Electroencephalography (EEG)
The study of brain waves recorded from electrodes that are placed on the scalp.
Functional Magnetic Resonance Imaging (fMRI)
Method of studying brain activity by using magnetic fields to track blood flow in the brain.
Experience-Expectant Growth
Process by which the wiring of the brain is organized by experiences that are common to most humans, found through environmental input.
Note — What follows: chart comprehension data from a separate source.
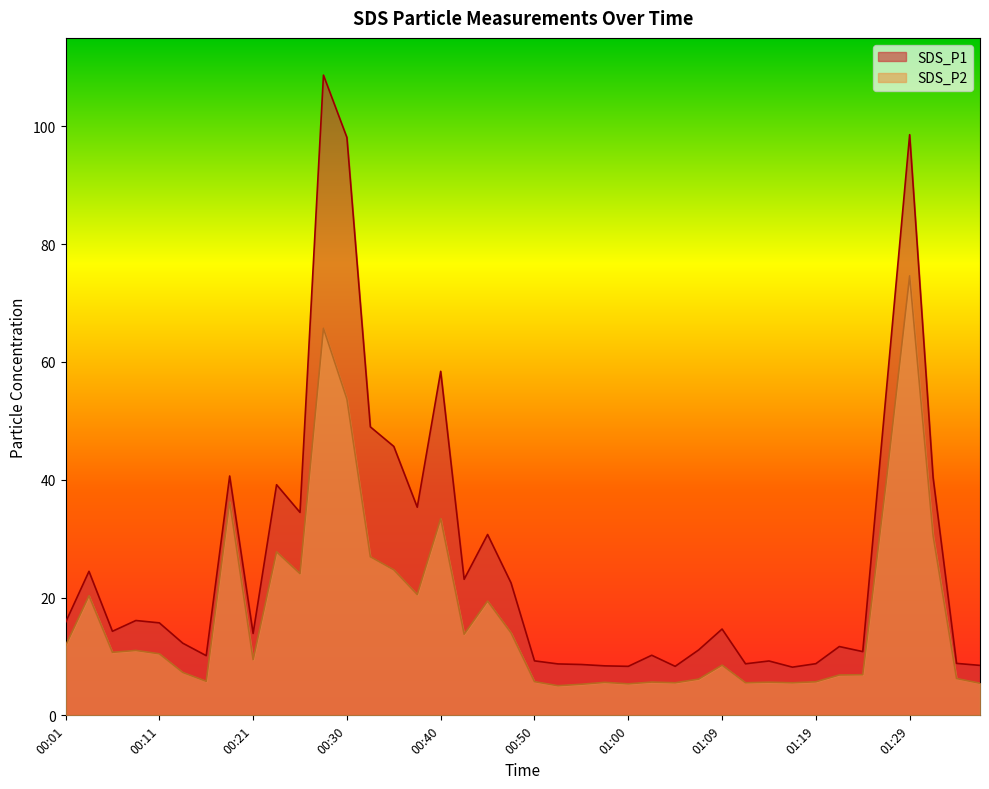

At which category does SDS_P2 reach its first local valley?

00:06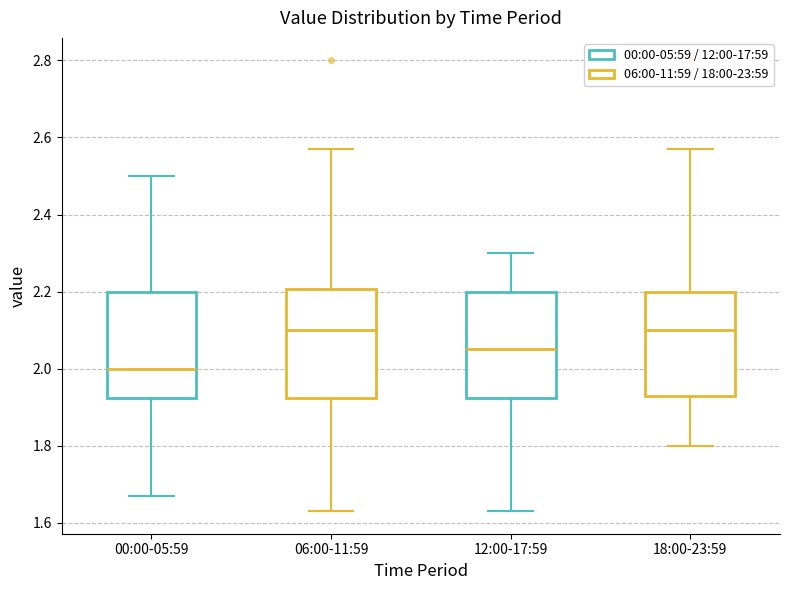

Which box's median line is the lowest?

00:00-05:59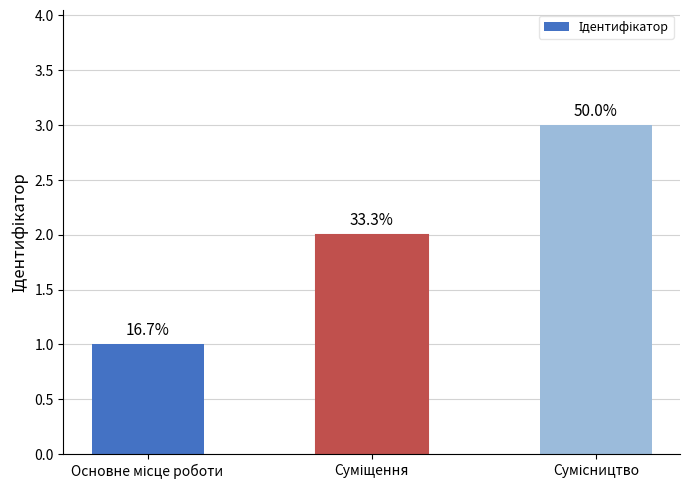

What is the change in value from Суміщення to Сумісництво?

+1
Experience-Dependent Growth
Process by which an individual’s unique experiences over a lifetime affect brain structures and organization.
Motor Skills
Coordinated movements of the muscles and limbs.
Locomote
To move around in the world.
Fine Motor Skills
Motor skills associated with grasping, holding, and manipulating objects.
Toddling
Early, unsteady form of walking done by infants.
Toddler
Young children who have just learned to walk.
Dynamic Systems Theory
Theory that views motor development as involving many distinct skills that are organized and reorganized over time to meet specific needs.
Differentiation
Distinguishing and mastering individual motions.
Integration
Linking individual motions into a coherent, coordinated whole.
Perception
Processes by which the brain receives, selects, modifies, and organizes incoming nerve impulses that are the result of physical stimulation.
Visual Acuity
Smallest pattern that one can distinguish reliably.
Cones
Specialized neurons in the back of the eye that sense/perceive color.
Visual Cliff
Glass-covered platform that appears to have a “shallow” and a “deep” side; used to study infants’ depth perception. Developed by Eleanor Gibson and Richard Walk.
Kinetic Cues
Cues to depth perception in which motion is used to estimate depth.
Visual Expansion
Kinetic cue to depth perception that is based on the fact that an object fills an ever-greater proportion of the retina as it moves closer.
Motion Parallax
Kinetic cue to depth perception based on the fact that nearby moving objects move across our visual field faster than do distant objects.
Binocular Disparity
A way of inferring depth based on differences in the retinal images in the left and right eyes.
Pictorial Cues
Cues to depth perception that are used to convey depth in drawings and paintings.
Linear Perspective
A cue to depth perception based on the fact that parallel lines comes together at a single point in the distance.
Texture Gradient
Perceptual cue to depth based on the fact that the texture of objects changes from distinct for nearby objects to finer and less distinct for distant objects.
Intersensory Redundancy
Infants’ sensory systems are attuned to information presented simultaneously to different sensory modes.
Theory of Mind
Ideas about connections between thoughts, beliefs, intentions, and behavior that create an intuitive understanding of the link between mind and behavior.